Valenstein advises that foreign buyers may exclude and spin off non-core assets that may unleash national security scrutiny in a change of control transactions. They can also adopt voluntary mitigation techniques, such as a U.S. citizen board and management or special security committee and self-imposed site access restrictions.

“These techniques may help but it depends upon the industry and identity of the buyer whether they will ultimately be accepted by CFIUS,” he adds, noting that deals in a few critical industries will almost certainly be blocked as the U.S. government is inclined to determine that national security issues arising within cannot be mitigated.

Yet, it’s not all smooth sailing even after businesses enter into mitigation agreements with CFIUS. Plotinsky cautions against potential quagmires in transactions involving sensitive personal data or high-risk investors and countries, including enforcement actions by the U.S. government should companies fail to fulfil the extensive and complicated mitigation obligations that they subscribe themselves to typically in a last-ditch bid for CFIUS approval.

“Even when agreeing to burden-some mitigation measures is feasible, when undertaking such obligations, companies and their counsel need to devote sufficient compliance resources to ensure the ability to meet those obligations,” Plotinsky adds.

CHINA FACTOR

Despite the regulatory headwinds, the U.S. Treasury Department has accepted 272 CFIUS notices and 164 declarations in 2021, a year after the regulations implementing the Foreign Investment Risk Review Modernization Act (FIRRMA) were finalised. The 2018 act further empowered the president and CFIUS to combat national security risks arising from certain non-controlling foreign investments and real estate transactions involving foreign persons.

“What is interesting is that the most significant number of notices were from Chinese investors,” Hamid of Rimon Law says of the 2021 CFIUS statistics.

According to the U.S. Treasury, last year Chinese investors filed 44 notices, accounting for 16.5 percent of the total volume, more than double of that in 2020, dwarfing America’s close economic allies Canada and Japan to top the chart.

Even throughout the three years from 2019 to 2011, during which the Sino-U.S. trade tussle and diplomatic sabre-rattling frosted the countries’ ties, Chinese investors have filed the second-highest number of notices at 86, only trailing investors from Japan but ahead of those from Canada, Britain and France. Of the Chinese notices, the vast majority – or 91 percent - were filed from the finance, information and services and manufacturing sectors.

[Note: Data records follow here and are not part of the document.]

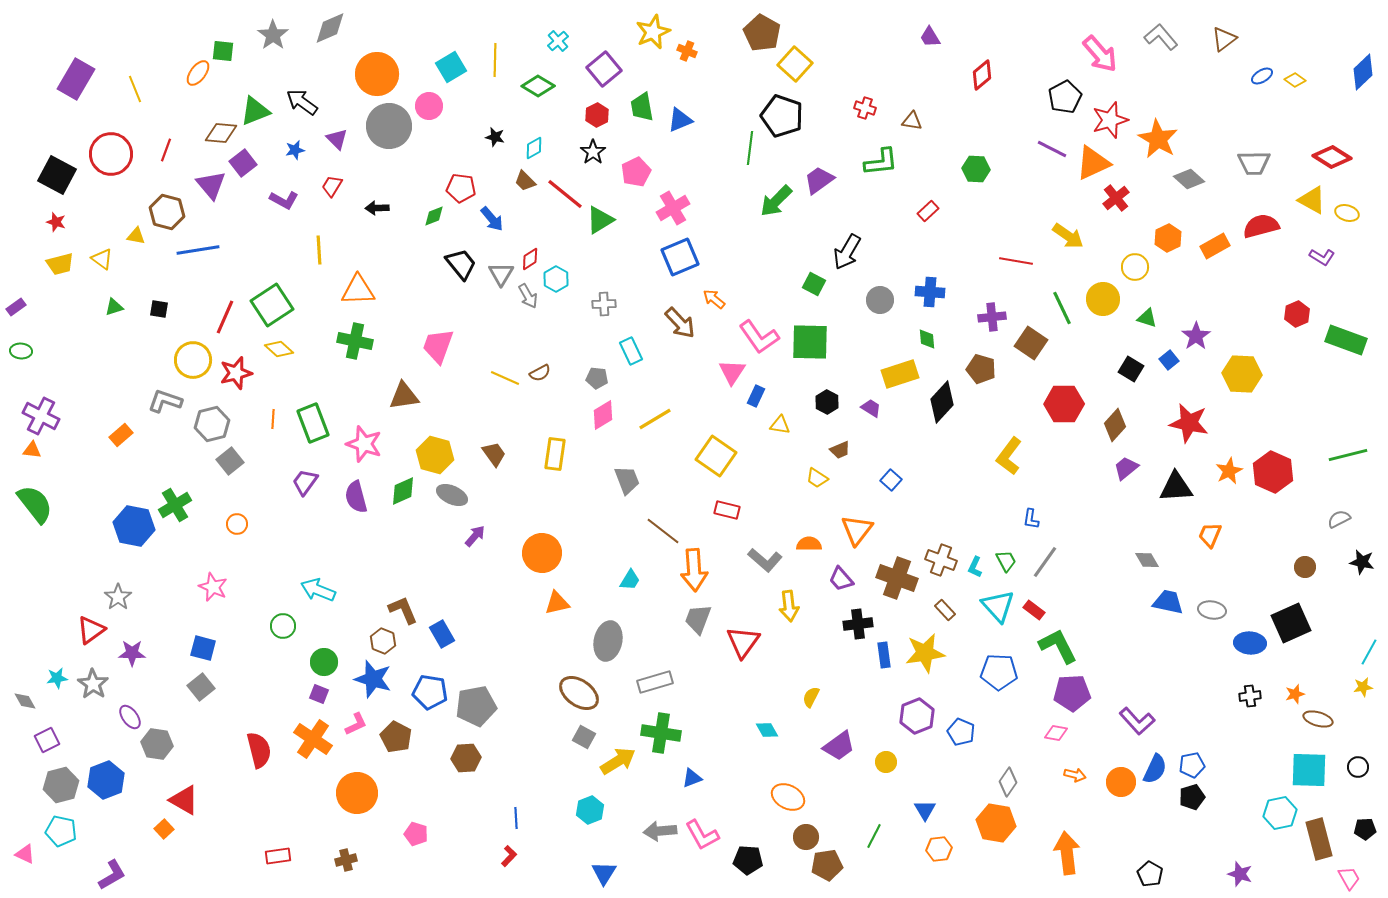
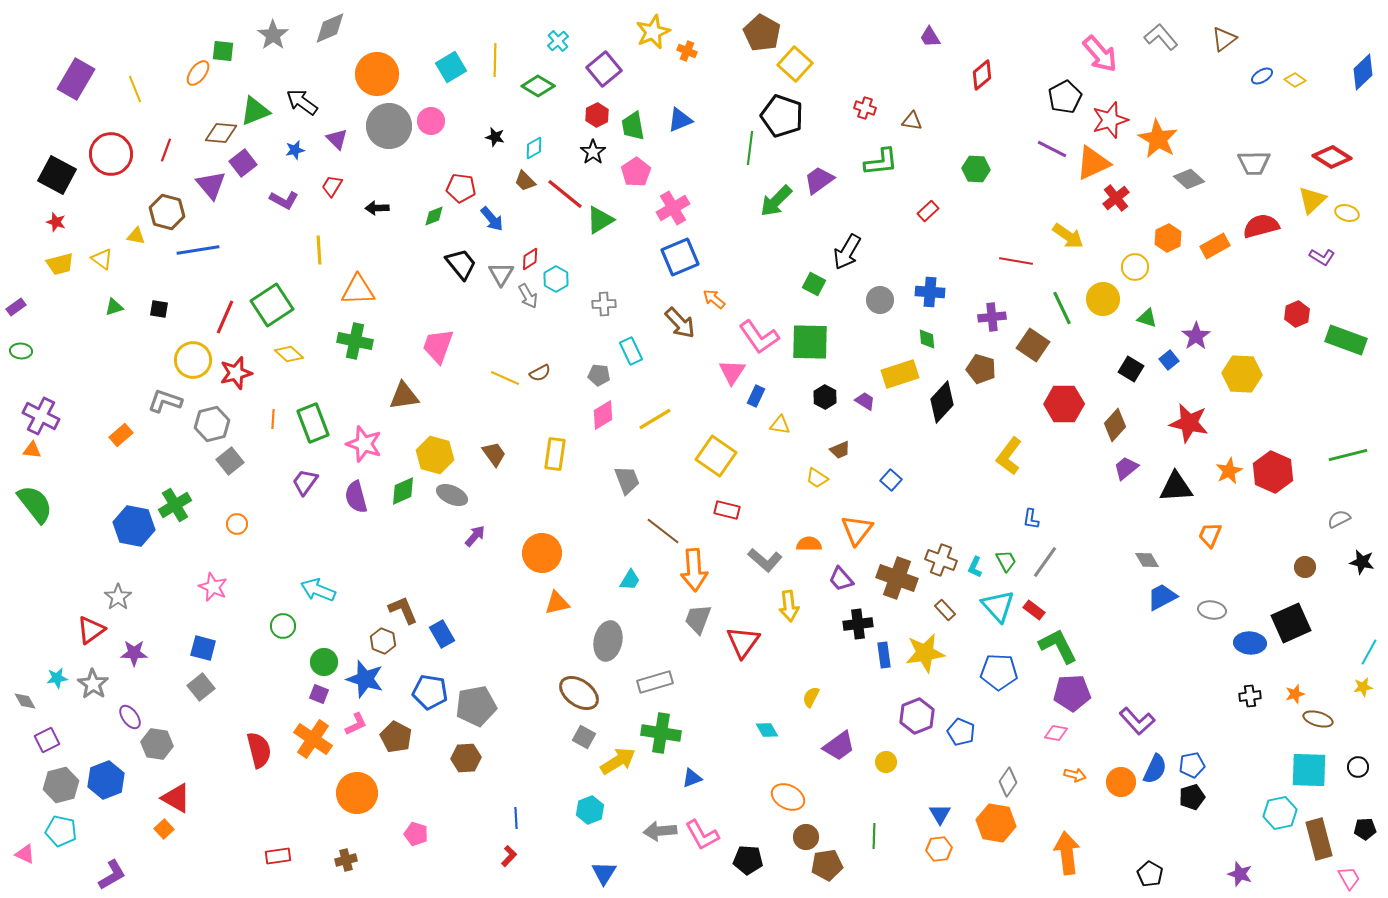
pink circle at (429, 106): moved 2 px right, 15 px down
green trapezoid at (642, 107): moved 9 px left, 19 px down
pink pentagon at (636, 172): rotated 8 degrees counterclockwise
yellow triangle at (1312, 200): rotated 48 degrees clockwise
brown square at (1031, 343): moved 2 px right, 2 px down
yellow diamond at (279, 349): moved 10 px right, 5 px down
gray pentagon at (597, 378): moved 2 px right, 3 px up
black hexagon at (827, 402): moved 2 px left, 5 px up
purple trapezoid at (871, 408): moved 6 px left, 7 px up
blue trapezoid at (1168, 602): moved 6 px left, 5 px up; rotated 40 degrees counterclockwise
purple star at (132, 653): moved 2 px right
blue star at (373, 679): moved 8 px left
red triangle at (184, 800): moved 8 px left, 2 px up
blue triangle at (925, 810): moved 15 px right, 4 px down
green line at (874, 836): rotated 25 degrees counterclockwise
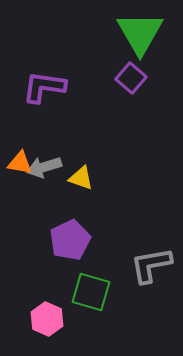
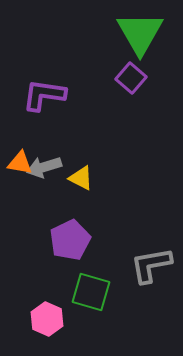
purple L-shape: moved 8 px down
yellow triangle: rotated 8 degrees clockwise
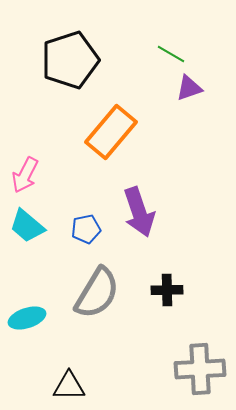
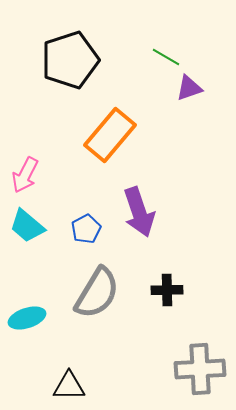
green line: moved 5 px left, 3 px down
orange rectangle: moved 1 px left, 3 px down
blue pentagon: rotated 16 degrees counterclockwise
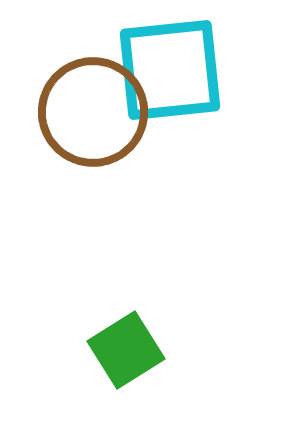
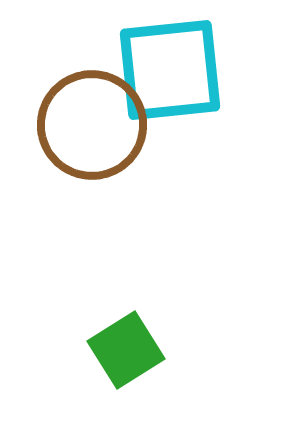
brown circle: moved 1 px left, 13 px down
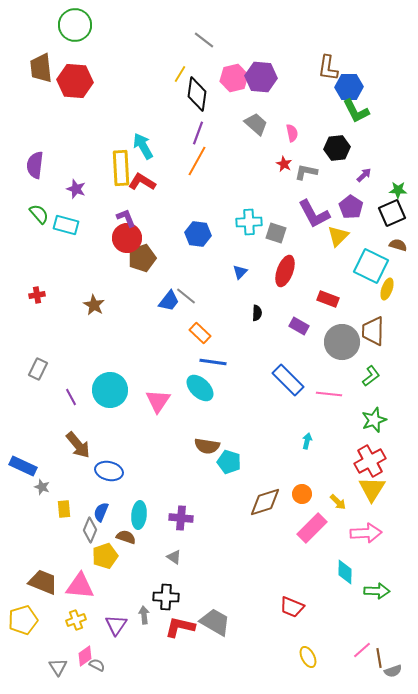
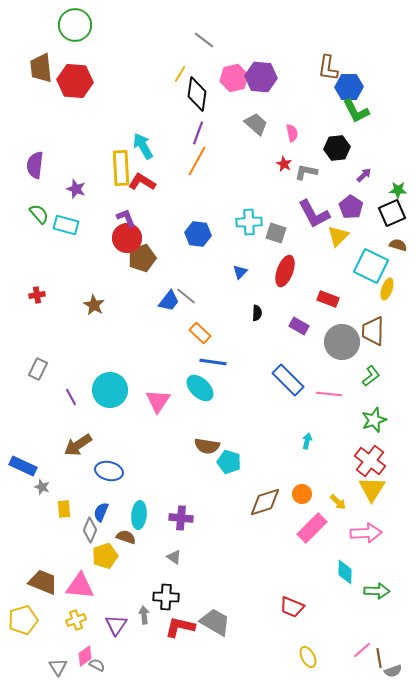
brown arrow at (78, 445): rotated 96 degrees clockwise
red cross at (370, 461): rotated 24 degrees counterclockwise
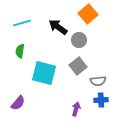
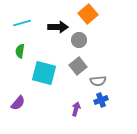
black arrow: rotated 144 degrees clockwise
blue cross: rotated 16 degrees counterclockwise
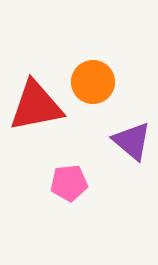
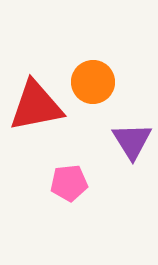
purple triangle: rotated 18 degrees clockwise
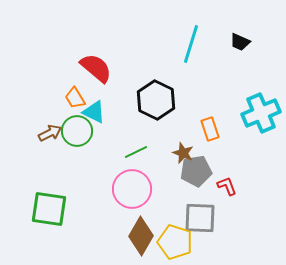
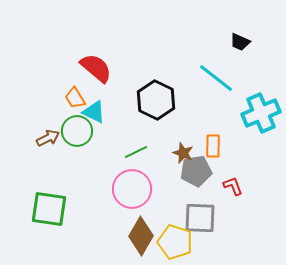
cyan line: moved 25 px right, 34 px down; rotated 69 degrees counterclockwise
orange rectangle: moved 3 px right, 17 px down; rotated 20 degrees clockwise
brown arrow: moved 2 px left, 5 px down
red L-shape: moved 6 px right
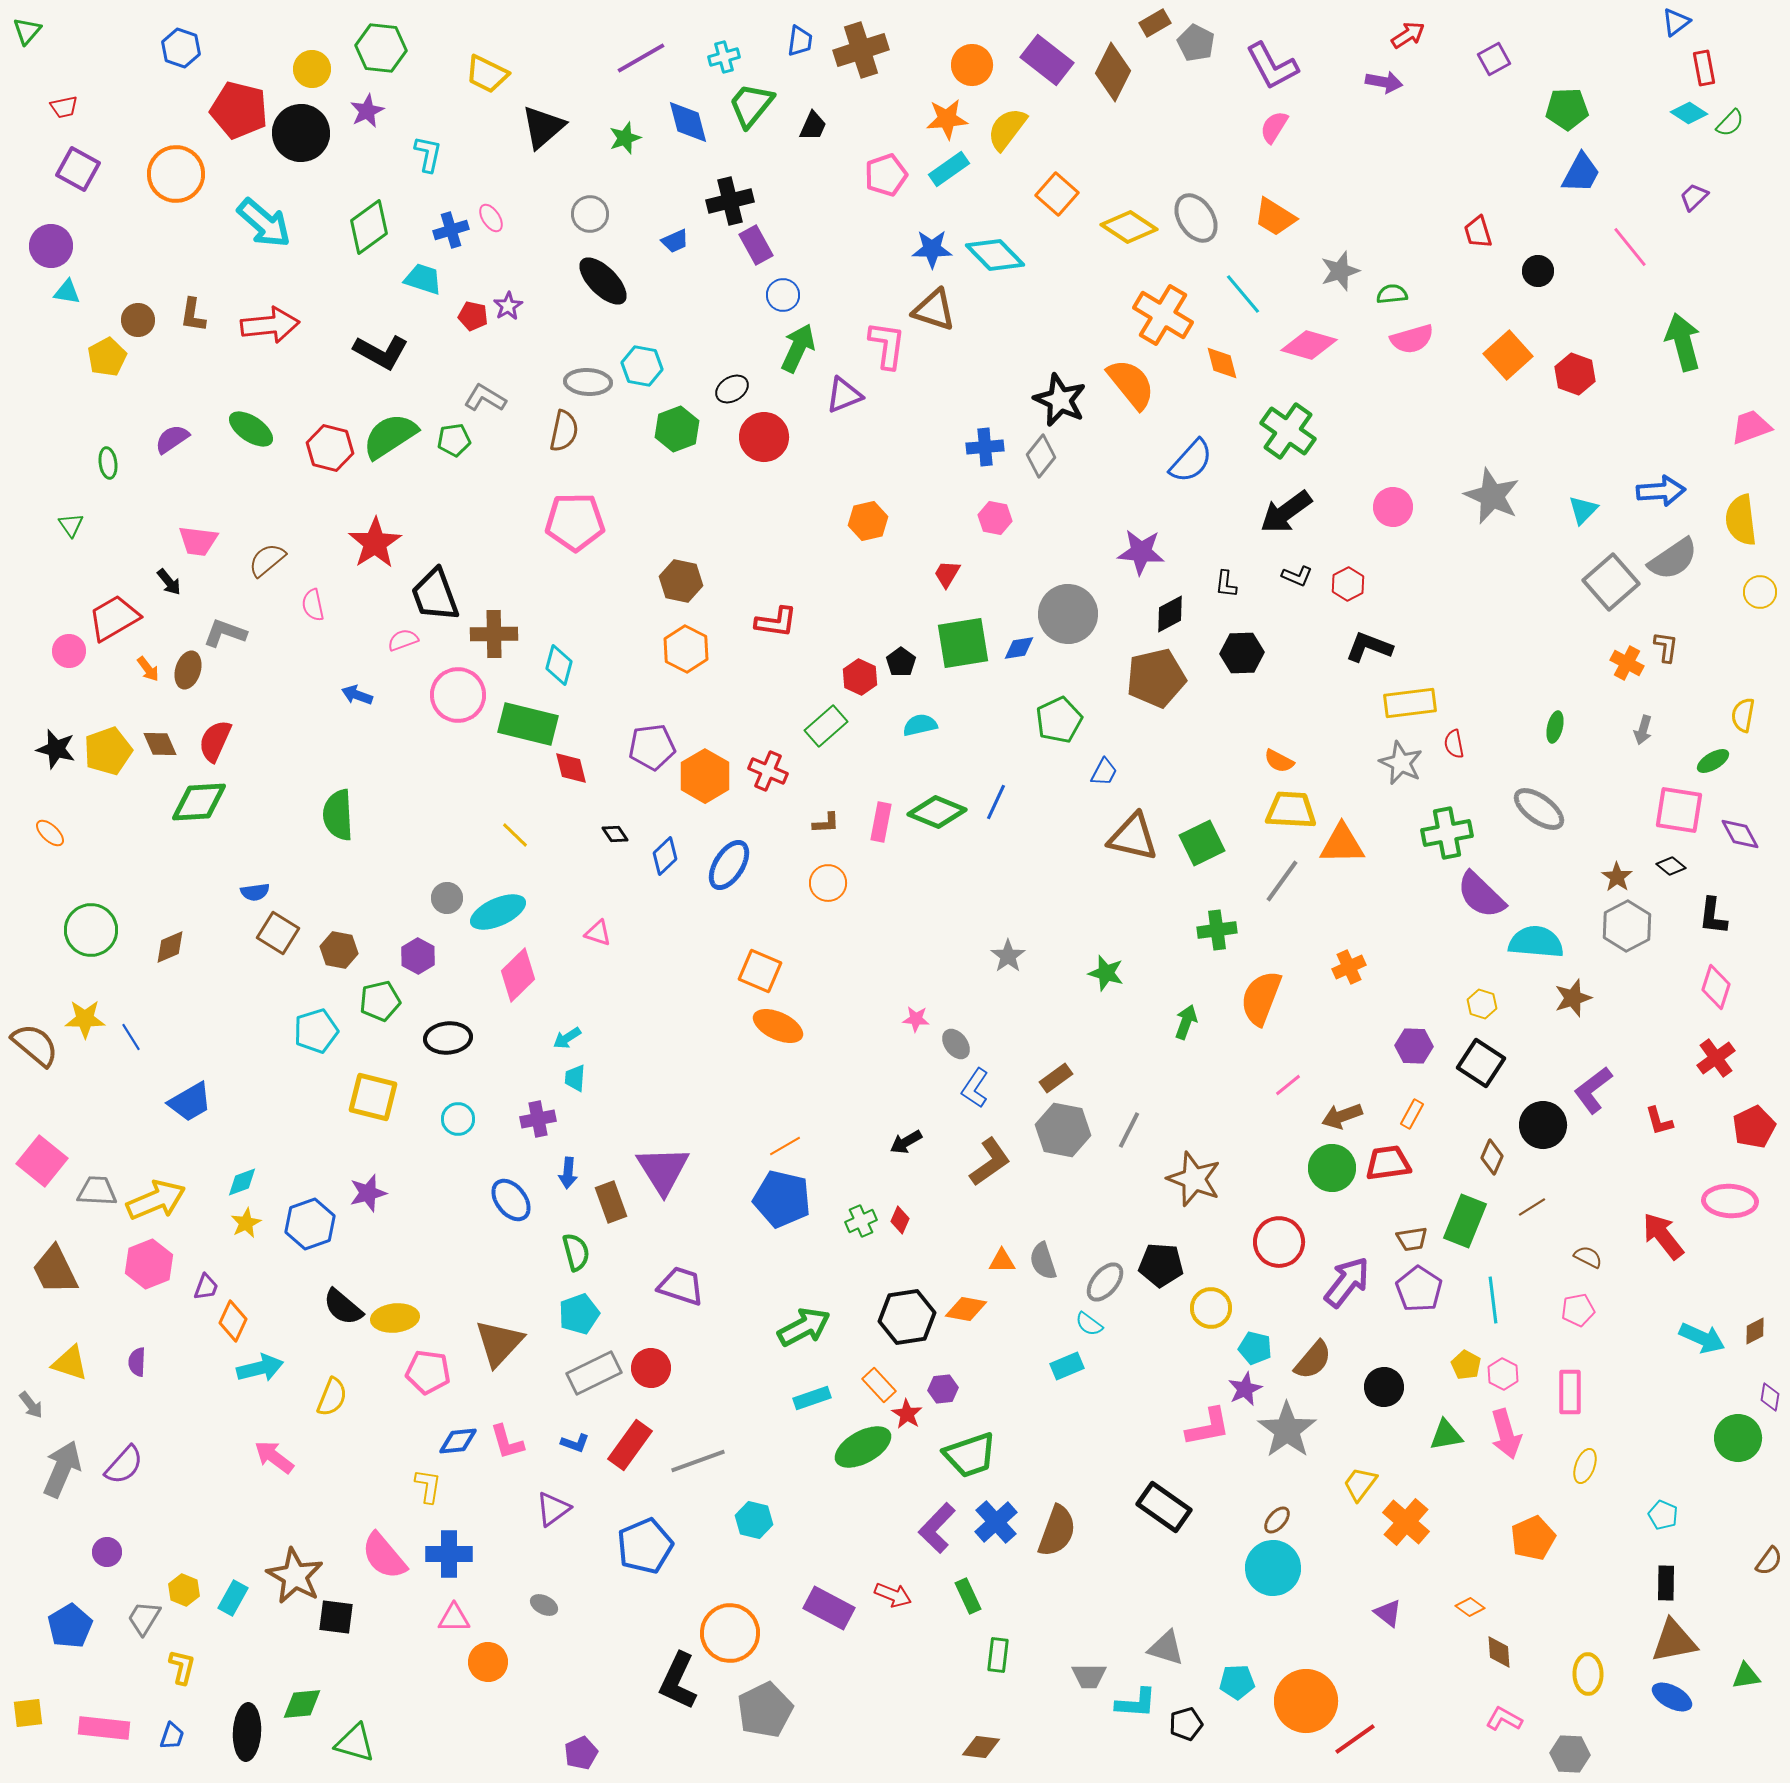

“Not all China deals are being blocked by CFIUS contrary to popular perception,” Hamid adds.

CFIUS said no notices were rejected in 2021, although 74 were withdrawn. Most parties involved refiled a notice after adopting mitigation measures identified by CFIUS, with those in two instances abandoning the transactions outright. The geographical breakdown of these instances, however, is unclear. Yet, Hamid strikes a cautious tone, calling the Biden executive order a “good wake-up call” for investors from China and other Asian jurisdictions to perform appropriate CFIUS due diligence early in their acquisition or investment deals.

“CFIUS has been reviewing Asian and other investors from countries outside of China to see if they have relevant third-party ties with China, including joint ventures, supply chain, or key customer relationships that can be leveraged by the Chinese government to seek insights into U.S. investments,” notes Hamid.

“National security risks need to be identified so that such investors can account for CFIUS concerns as part of the cost-benefit assessment of the deal,” adds Hamid. “Asian parties may even need to consider whether investments need to be restructured so that they are passive in nature and avoid triggering CFIUS jurisdiction altogether,” he adds.

Essential to a successful CFIUS filing, he stresses, is lawyers’ ability to advocate in a clear and deliberate manner their clients’ position to alleviate any potential concerns that CFIUS may have.

“This requires the attorney making the effort to understand the business rationale and mechanics of the deal and then articulating to CFIUS why the deal helps, rather than harms, U.S. interests,” explains Hamid.